## STATED TASK 1
Repeat this stretch of the APR calculator page word for word: begin at the words "Of course not." and stop after "for manual entry!".
** start SELECTION **
Is there any better way to prove the accuracy and flexibility of this calculator than to give the user the ability to quickly load each of the 20 calculations from Regulation Z, Appendix J, and allow them to calculate the results?
Of course not.
And that's just what this page does.
Click on the links below to preload the calculator with the inputs specified by the particular example. You can then click on "Calc" and compare the result with the result defined in the regulation.
Skeptical? Change one of the inputs and recalculate. You'll see the APR result change.
Not only does this confirm the accuracy of this calculator, but it also shows its flexibility. It handles even closedend loan examples with multiple loan advances such as construction loans and student loans. (I have not found another calculator on the web that can do these calculations.)
Go ahead, try a few examples. Remember, just click on a link and the details will be preloaded for you in the calculator. No need for manual entry!
The Examples
Regulation Z classifies the following five examples as "(1) Single advance transaction, with or without an odd first period, and otherwise regular."

Example (i): Monthly payment (regular first period)
 Amount advanced = $5,000. Payment = $230.
 Number of payment = 24.
 Loan advance 01/10/1978 First payment 02/10/1978.
** end SELECTION **
** start MATERIAL FOR THE TASK **
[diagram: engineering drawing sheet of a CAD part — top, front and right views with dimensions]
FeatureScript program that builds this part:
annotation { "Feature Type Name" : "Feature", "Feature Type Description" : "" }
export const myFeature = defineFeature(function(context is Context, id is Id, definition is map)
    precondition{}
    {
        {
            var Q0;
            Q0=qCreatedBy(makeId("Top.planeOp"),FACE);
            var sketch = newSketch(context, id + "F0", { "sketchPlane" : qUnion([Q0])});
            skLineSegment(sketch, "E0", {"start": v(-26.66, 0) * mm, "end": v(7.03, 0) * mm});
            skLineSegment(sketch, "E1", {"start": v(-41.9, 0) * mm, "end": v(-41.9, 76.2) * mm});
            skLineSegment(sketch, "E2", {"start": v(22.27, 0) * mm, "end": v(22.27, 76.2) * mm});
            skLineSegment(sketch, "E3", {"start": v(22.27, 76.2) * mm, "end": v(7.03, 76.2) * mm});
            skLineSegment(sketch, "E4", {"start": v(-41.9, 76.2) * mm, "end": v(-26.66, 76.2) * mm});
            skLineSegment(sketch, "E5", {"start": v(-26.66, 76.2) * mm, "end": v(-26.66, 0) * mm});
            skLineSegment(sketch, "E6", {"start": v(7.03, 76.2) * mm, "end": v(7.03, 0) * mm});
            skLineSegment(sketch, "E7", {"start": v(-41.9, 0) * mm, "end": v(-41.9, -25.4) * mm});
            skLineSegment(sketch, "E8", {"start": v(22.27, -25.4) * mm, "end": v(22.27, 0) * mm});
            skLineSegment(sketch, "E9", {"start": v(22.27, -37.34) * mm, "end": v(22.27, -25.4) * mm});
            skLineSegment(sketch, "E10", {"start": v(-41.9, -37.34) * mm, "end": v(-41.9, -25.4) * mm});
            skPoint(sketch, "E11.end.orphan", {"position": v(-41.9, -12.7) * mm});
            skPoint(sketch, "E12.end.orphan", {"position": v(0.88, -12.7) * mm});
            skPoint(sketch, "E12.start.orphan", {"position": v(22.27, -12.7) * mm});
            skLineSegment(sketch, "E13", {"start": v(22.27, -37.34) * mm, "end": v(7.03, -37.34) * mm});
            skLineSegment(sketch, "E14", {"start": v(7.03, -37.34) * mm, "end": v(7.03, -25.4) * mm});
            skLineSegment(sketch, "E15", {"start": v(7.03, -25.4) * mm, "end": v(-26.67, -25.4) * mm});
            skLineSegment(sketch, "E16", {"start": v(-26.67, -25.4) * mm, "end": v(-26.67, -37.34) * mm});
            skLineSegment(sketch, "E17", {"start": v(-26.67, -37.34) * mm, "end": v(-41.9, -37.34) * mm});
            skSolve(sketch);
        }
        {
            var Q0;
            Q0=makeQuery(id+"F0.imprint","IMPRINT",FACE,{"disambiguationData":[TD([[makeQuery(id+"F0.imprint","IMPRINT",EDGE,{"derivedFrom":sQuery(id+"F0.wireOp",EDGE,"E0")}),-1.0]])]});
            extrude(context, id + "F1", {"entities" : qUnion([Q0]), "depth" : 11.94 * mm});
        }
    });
** end MATERIAL FOR THE TASK **
## STATED TASK 2
Reproduce the rows above exactly, starting with their first line and ending with the line that contains "var sketch = newSketch(context, id".

## FINAL RESULT 1
Of course not.
And that's just what this page does.
Click on the links below to preload the calculator with the inputs specified by the particular example. You can then click on "Calc" and compare the result with the result defined in the regulation.
Skeptical? Change one of the inputs and recalculate. You'll see the APR result change.
Not only does this confirm the accuracy of this calculator, but it also shows its flexibility. It handles even closedend loan examples with multiple loan advances such as construction loans and student loans. (I have not found another calculator on the web that can do these calculations.)
Go ahead, try a few examples. Remember, just click on a link and the details will be preloaded for you in the calculator. No need for manual entry!

## FINAL RESULT 2
[diagram: engineering drawing sheet of a CAD part — top, front and right views with dimensions]
FeatureScript program that builds this part:
annotation { "Feature Type Name" : "Feature", "Feature Type Description" : "" }
export const myFeature = defineFeature(function(context is Context, id is Id, definition is map)
    precondition{}
    {
        {
            var Q0;
            Q0=qCreatedBy(makeId("Top.planeOp"),FACE);
            var sketch = newSketch(context, id + "F0", { "sketchPlane" : qUnion([Q0])});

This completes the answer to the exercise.